PLOT: In the days following her husband's assassination, Jackie Kennedy barely has time to mourn before she has to reckon with the political ramifications of his death and the reality of her shattered new life.
REVIEW: Grief is a thing anyone can understand, or at least relate to, which makes JACKIE something of an experience that should prove universal. Director Pablo Larrain's complex drama looks at Jackie Kennedy's somber, stunned days following the assassination of John F. Kennedy, and it provides intimate insight into how the complicated nature of grief turns even the most put-together of us into unsure, frightened, tortured people. What is crucial to the film's success, however, is Natalie Portman's superb, heartbreaking performance as a woman who, at least in public, personified class and grace, but was just as human as any one of us..
Everyone knows who John and Jackie Kennedy were, and that's crucial to Larrain and screenwriter Noah Oppenheim's format, which almost exclusively depicts Jackie as a woman in turmoil. Only a handful of scenes give us a look at her luxurious life before JFK's death – watching a concert within the confines of the White House, a guided tour with a TV crew as she explains the changes she's making (and not making) to the house. Because we know what happened to the Kennedys, Larrain can restrict his focus to the myriad tribulations that bombarded Jackie in the days following the murder. Most of us have had to plan a funeral, but how many had to before the eyes (and judgment) of the world?

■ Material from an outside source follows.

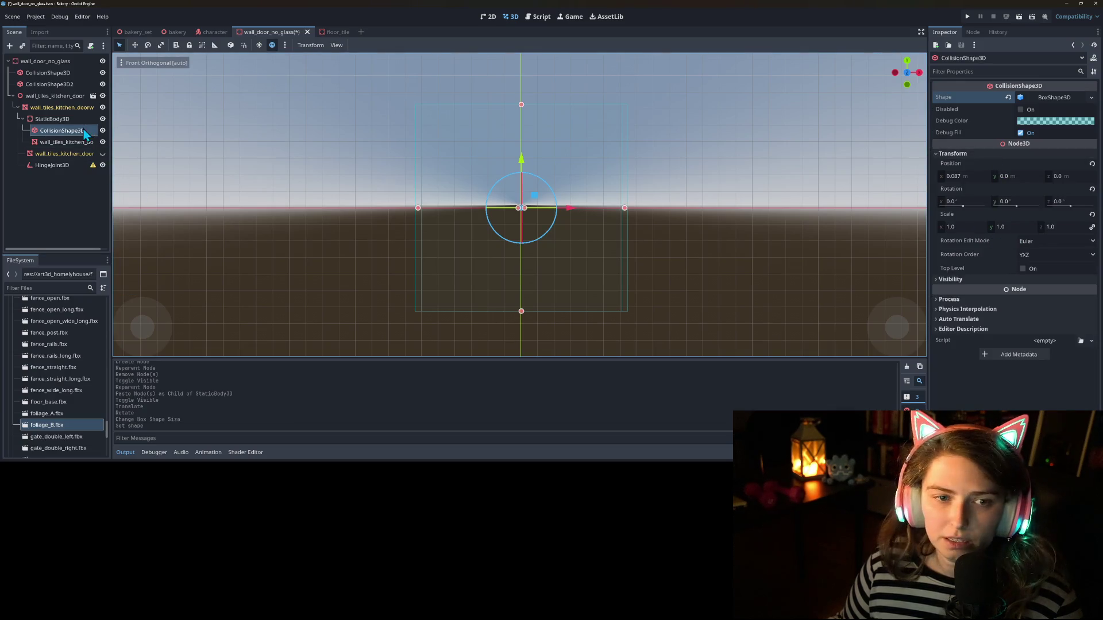
click(52, 119)
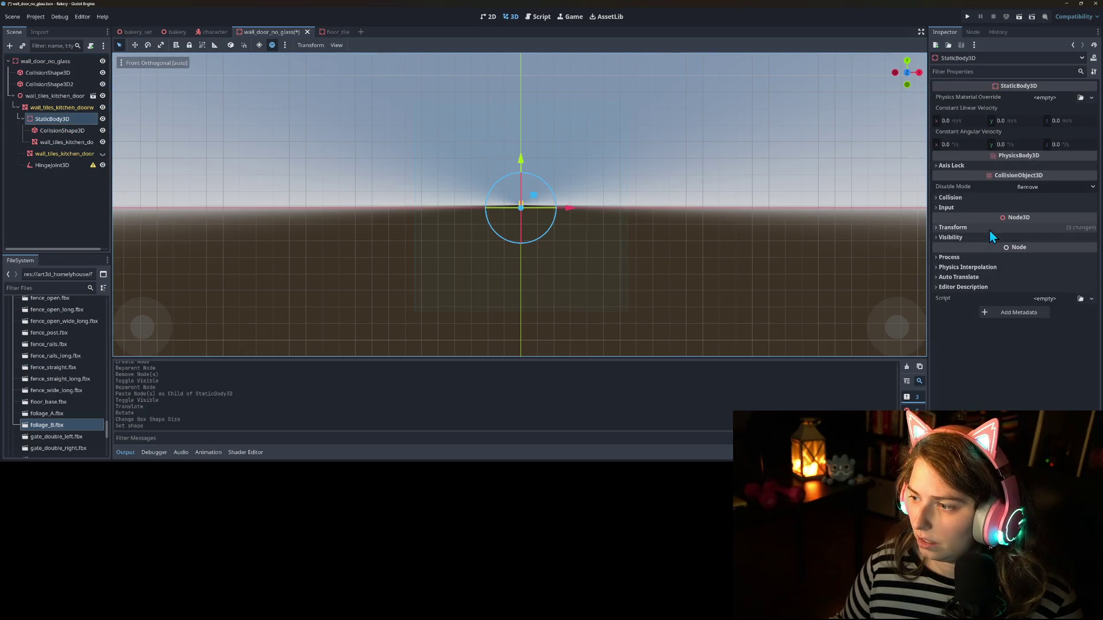
click(989, 228)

In addition to wondering just how "big" JFK's funeral should be, dealing with John's frazzled brother Robert (Peter Sarsgaard), unpleasant incoming President Lyndon Johnson (John Carroll Lynch), her unsuspecting children, and her own fraught state of mind are the things Jackie has to contend with, which JACKIE shows us in disconcerting pieces.
Two constants in Larrain's story are Jackie's interview with a Life magazine reporter (Billy Crudup) and a solemn meeting with a priest (John Hurt) who offers the usual platitudes about God that are less than reassuring to a woman seeking answers in the face of dismay. The interview, done a week after the murder of her husband, is where we see Jackie regain some of her balance, making sure the writer knows she plans on signing off on the piece and keeping him off-guard while still struggling to recount the freshly miserable moments of her life. (The scenes with the priest are a little more standard; we feel like we've seen these conversations play out before.)
The film effectively weaves a tapestry of uncertainty for us as we watch Jackie navigate these rough roads, though we're never unsure about where we are in the story. Mica Levi's dreamlike score helps evoke the aura of a bad dream, the way we feel when our minds are clouded with anguish. This feeling of foreboding is often hammered home during the scenes with Bobby Kennedy, who of course would come to be killed himself only five years later. Sarsgaard's haunted embodiment of Kennedy lends these sequences an extra layer of sadness, although his exchanges with both Jackie and Lyndon Johnson often crackle with uptight energy. Sarsgaard is quite good in the role, equally bitter and forlorn, while also thankfully never overdoing Bobby's famous accent.
While Larrain and Oppenheim deserve plenty of credit for their unusually structured narrative, Portman's performance still turns out the be the whole story. Nailing Jackie's memorable voice pattern, not to mention her considerable poise, Portman is Jackie from the very first time we see her. The scenes where she has to stand idly by and watch as her legacy is slowly stripped away from her – as when she had to witness Johnson's swearing in mere hours after Kennedy's death – are harrowing and nothing short of convincing. It's these quiet moments where Portman truly shines, although images of her hysterical, with her husband's blood still on her face, are similarly powerful. JACKIE is quite a novel picture, but it is Portman who ensures that it leaves a serious mark.